(Stored data entries)
-- -- --

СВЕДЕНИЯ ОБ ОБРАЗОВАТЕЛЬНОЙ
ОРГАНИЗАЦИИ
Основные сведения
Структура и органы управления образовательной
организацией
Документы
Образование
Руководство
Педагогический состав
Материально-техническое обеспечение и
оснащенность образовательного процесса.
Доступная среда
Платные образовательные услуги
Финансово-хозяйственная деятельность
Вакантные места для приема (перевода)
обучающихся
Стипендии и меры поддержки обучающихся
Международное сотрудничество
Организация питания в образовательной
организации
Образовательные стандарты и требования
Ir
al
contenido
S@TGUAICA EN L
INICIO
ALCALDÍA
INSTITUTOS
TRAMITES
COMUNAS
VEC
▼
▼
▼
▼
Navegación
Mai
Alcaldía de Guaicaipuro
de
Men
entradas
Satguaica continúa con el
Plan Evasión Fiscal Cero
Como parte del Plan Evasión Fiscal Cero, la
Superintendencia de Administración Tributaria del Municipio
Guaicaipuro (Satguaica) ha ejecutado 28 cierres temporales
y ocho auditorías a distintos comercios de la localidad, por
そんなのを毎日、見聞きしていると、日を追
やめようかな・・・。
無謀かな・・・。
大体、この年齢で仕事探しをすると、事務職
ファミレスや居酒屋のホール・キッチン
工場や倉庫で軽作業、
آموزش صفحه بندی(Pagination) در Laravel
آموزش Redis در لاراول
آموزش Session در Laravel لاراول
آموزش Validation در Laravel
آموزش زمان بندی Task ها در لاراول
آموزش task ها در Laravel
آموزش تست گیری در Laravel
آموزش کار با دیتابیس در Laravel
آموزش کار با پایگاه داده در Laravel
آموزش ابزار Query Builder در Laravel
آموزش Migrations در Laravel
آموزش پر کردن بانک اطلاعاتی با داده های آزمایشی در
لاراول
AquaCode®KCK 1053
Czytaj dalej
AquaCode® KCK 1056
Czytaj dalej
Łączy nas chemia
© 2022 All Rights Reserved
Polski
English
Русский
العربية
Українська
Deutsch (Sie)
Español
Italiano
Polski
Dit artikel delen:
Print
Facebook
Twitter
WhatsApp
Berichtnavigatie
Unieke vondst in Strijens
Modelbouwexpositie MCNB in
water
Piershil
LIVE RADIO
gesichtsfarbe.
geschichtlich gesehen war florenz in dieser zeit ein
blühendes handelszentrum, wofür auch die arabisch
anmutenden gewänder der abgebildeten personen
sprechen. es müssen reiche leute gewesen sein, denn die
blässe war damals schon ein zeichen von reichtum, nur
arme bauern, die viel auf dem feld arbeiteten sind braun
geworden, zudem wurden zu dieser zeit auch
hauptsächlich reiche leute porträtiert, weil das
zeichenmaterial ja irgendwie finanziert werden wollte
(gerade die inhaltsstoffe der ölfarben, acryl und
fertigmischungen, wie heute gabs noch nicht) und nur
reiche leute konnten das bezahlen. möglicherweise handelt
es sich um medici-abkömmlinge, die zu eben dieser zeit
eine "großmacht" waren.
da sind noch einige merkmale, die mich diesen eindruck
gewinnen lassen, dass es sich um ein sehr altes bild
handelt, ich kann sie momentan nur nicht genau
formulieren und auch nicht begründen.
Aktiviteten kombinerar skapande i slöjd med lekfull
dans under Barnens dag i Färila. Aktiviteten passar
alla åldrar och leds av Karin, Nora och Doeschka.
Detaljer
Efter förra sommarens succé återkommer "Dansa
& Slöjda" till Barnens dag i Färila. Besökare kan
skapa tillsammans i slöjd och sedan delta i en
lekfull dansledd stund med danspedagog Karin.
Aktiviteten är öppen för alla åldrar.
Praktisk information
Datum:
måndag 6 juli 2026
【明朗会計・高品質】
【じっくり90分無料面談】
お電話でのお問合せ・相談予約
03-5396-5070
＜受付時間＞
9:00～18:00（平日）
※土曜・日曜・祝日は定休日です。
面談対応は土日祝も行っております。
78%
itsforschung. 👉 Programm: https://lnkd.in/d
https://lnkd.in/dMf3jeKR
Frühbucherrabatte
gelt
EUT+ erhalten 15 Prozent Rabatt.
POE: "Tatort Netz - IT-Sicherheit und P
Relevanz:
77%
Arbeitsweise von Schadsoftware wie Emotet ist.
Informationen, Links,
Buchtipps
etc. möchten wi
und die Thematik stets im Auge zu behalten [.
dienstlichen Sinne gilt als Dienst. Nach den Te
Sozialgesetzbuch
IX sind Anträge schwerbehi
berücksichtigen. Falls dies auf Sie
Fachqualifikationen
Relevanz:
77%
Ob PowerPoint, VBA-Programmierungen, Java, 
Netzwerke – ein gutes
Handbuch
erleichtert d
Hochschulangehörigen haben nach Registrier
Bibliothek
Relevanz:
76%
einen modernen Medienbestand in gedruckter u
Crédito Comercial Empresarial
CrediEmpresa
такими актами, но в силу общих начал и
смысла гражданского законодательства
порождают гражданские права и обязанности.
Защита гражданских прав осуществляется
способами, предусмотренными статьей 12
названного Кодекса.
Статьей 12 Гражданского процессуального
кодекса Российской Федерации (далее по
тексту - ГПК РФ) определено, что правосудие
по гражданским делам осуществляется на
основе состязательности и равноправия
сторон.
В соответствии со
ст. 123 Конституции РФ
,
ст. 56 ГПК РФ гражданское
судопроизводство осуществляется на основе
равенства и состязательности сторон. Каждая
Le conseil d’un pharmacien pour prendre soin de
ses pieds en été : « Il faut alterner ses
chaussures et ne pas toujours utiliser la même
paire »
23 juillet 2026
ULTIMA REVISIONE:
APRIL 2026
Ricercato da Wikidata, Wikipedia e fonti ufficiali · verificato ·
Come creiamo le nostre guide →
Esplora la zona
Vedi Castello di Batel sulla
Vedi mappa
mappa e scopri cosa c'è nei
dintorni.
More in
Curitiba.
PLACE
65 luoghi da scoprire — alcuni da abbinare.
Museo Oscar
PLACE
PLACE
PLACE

-- -- --

- Task details
Your task is to extract all of the records exactly.

- Exercise solution
СВЕДЕНИЯ ОБ ОБРАЗОВАТЕЛЬНОЙ
ОРГАНИЗАЦИИ
Основные сведения
Структура и органы управления образовательной
организацией
Документы
Образование
Руководство
Педагогический состав
Материально-техническое обеспечение и
оснащенность образовательного процесса.
Доступная среда
Платные образовательные услуги
Финансово-хозяйственная деятельность
Вакантные места для приема (перевода)
обучающихся
Стипендии и меры поддержки обучающихся
Международное сотрудничество
Организация питания в образовательной
организации
Образовательные стандарты и требования
Ir
al
contenido
S@TGUAICA EN L
INICIO
ALCALDÍA
INSTITUTOS
TRAMITES
COMUNAS
VEC
▼
▼
▼
▼
Navegación
Mai
Alcaldía de Guaicaipuro
de
Men
entradas
Satguaica continúa con el
Plan Evasión Fiscal Cero
Como parte del Plan Evasión Fiscal Cero, la
Superintendencia de Administración Tributaria del Municipio
Guaicaipuro (Satguaica) ha ejecutado 28 cierres temporales
y ocho auditorías a distintos comercios de la localidad, por
そんなのを毎日、見聞きしていると、日を追
やめようかな・・・。
無謀かな・・・。
大体、この年齢で仕事探しをすると、事務職
ファミレスや居酒屋のホール・キッチン
工場や倉庫で軽作業、
آموزش صفحه بندی(Pagination) در Laravel
آموزش Redis در لاراول
آموزش Session در Laravel لاراول
آموزش Validation در Laravel
آموزش زمان بندی Task ها در لاراول
آموزش task ها در Laravel
آموزش تست گیری در Laravel
آموزش کار با دیتابیس در Laravel
آموزش کار با پایگاه داده در Laravel
آموزش ابزار Query Builder در Laravel
آموزش Migrations در Laravel
آموزش پر کردن بانک اطلاعاتی با داده های آزمایشی در
لاراول
AquaCode®KCK 1053
Czytaj dalej
AquaCode® KCK 1056
Czytaj dalej
Łączy nas chemia
© 2022 All Rights Reserved
Polski
English
Русский
العربية
Українська
Deutsch (Sie)
Español
Italiano
Polski
Dit artikel delen:
Print
Facebook
Twitter
WhatsApp
Berichtnavigatie
Unieke vondst in Strijens
Modelbouwexpositie MCNB in
water
Piershil
LIVE RADIO
gesichtsfarbe.
geschichtlich gesehen war florenz in dieser zeit ein
blühendes handelszentrum, wofür auch die arabisch
anmutenden gewänder der abgebildeten personen
sprechen. es müssen reiche leute gewesen sein, denn die
blässe war damals schon ein zeichen von reichtum, nur
arme bauern, die viel auf dem feld arbeiteten sind braun
geworden, zudem wurden zu dieser zeit auch
hauptsächlich reiche leute porträtiert, weil das
zeichenmaterial ja irgendwie finanziert werden wollte
(gerade die inhaltsstoffe der ölfarben, acryl und
fertigmischungen, wie heute gabs noch nicht) und nur
reiche leute konnten das bezahlen. möglicherweise handelt
es sich um medici-abkömmlinge, die zu eben dieser zeit
eine "großmacht" waren.
da sind noch einige merkmale, die mich diesen eindruck
gewinnen lassen, dass es sich um ein sehr altes bild
handelt, ich kann sie momentan nur nicht genau
formulieren und auch nicht begründen.
Aktiviteten kombinerar skapande i slöjd med lekfull
dans under Barnens dag i Färila. Aktiviteten passar
alla åldrar och leds av Karin, Nora och Doeschka.
Detaljer
Efter förra sommarens succé återkommer "Dansa
& Slöjda" till Barnens dag i Färila. Besökare kan
skapa tillsammans i slöjd och sedan delta i en
lekfull dansledd stund med danspedagog Karin.
Aktiviteten är öppen för alla åldrar.
Praktisk information
Datum:
måndag 6 juli 2026
【明朗会計・高品質】
【じっくり90分無料面談】
お電話でのお問合せ・相談予約
03-5396-5070
＜受付時間＞
9:00～18:00（平日）
※土曜・日曜・祝日は定休日です。
面談対応は土日祝も行っております。
78%
itsforschung. 👉 Programm: https://lnkd.in/d
https://lnkd.in/dMf3jeKR
Frühbucherrabatte
gelt
EUT+ erhalten 15 Prozent Rabatt.
POE: "Tatort Netz - IT-Sicherheit und P
Relevanz:
77%
Arbeitsweise von Schadsoftware wie Emotet ist.
Informationen, Links,
Buchtipps
etc. möchten wi
und die Thematik stets im Auge zu behalten [.
dienstlichen Sinne gilt als Dienst. Nach den Te
Sozialgesetzbuch
IX sind Anträge schwerbehi
berücksichtigen. Falls dies auf Sie
Fachqualifikationen
Relevanz:
77%
Ob PowerPoint, VBA-Programmierungen, Java, 
Netzwerke – ein gutes
Handbuch
erleichtert d
Hochschulangehörigen haben nach Registrier
Bibliothek
Relevanz:
76%
einen modernen Medienbestand in gedruckter u
Crédito Comercial Empresarial
CrediEmpresa
такими актами, но в силу общих начал и
смысла гражданского законодательства
порождают гражданские права и обязанности.
Защита гражданских прав осуществляется
способами, предусмотренными статьей 12
названного Кодекса.
Статьей 12 Гражданского процессуального
кодекса Российской Федерации (далее по
тексту - ГПК РФ) определено, что правосудие
по гражданским делам осуществляется на
основе состязательности и равноправия
сторон.
В соответствии со
ст. 123 Конституции РФ
,
ст. 56 ГПК РФ гражданское
судопроизводство осуществляется на основе
равенства и состязательности сторон. Каждая
Le conseil d’un pharmacien pour prendre soin de
ses pieds en été : « Il faut alterner ses
chaussures et ne pas toujours utiliser la même
paire »
23 juillet 2026
ULTIMA REVISIONE:
APRIL 2026
Ricercato da Wikidata, Wikipedia e fonti ufficiali · verificato ·
Come creiamo le nostre guide →
Esplora la zona
Vedi Castello di Batel sulla
Vedi mappa
mappa e scopri cosa c'è nei
dintorni.
More in
Curitiba.
PLACE
65 luoghi da scoprire — alcuni da abbinare.
Museo Oscar
PLACE
PLACE
PLACE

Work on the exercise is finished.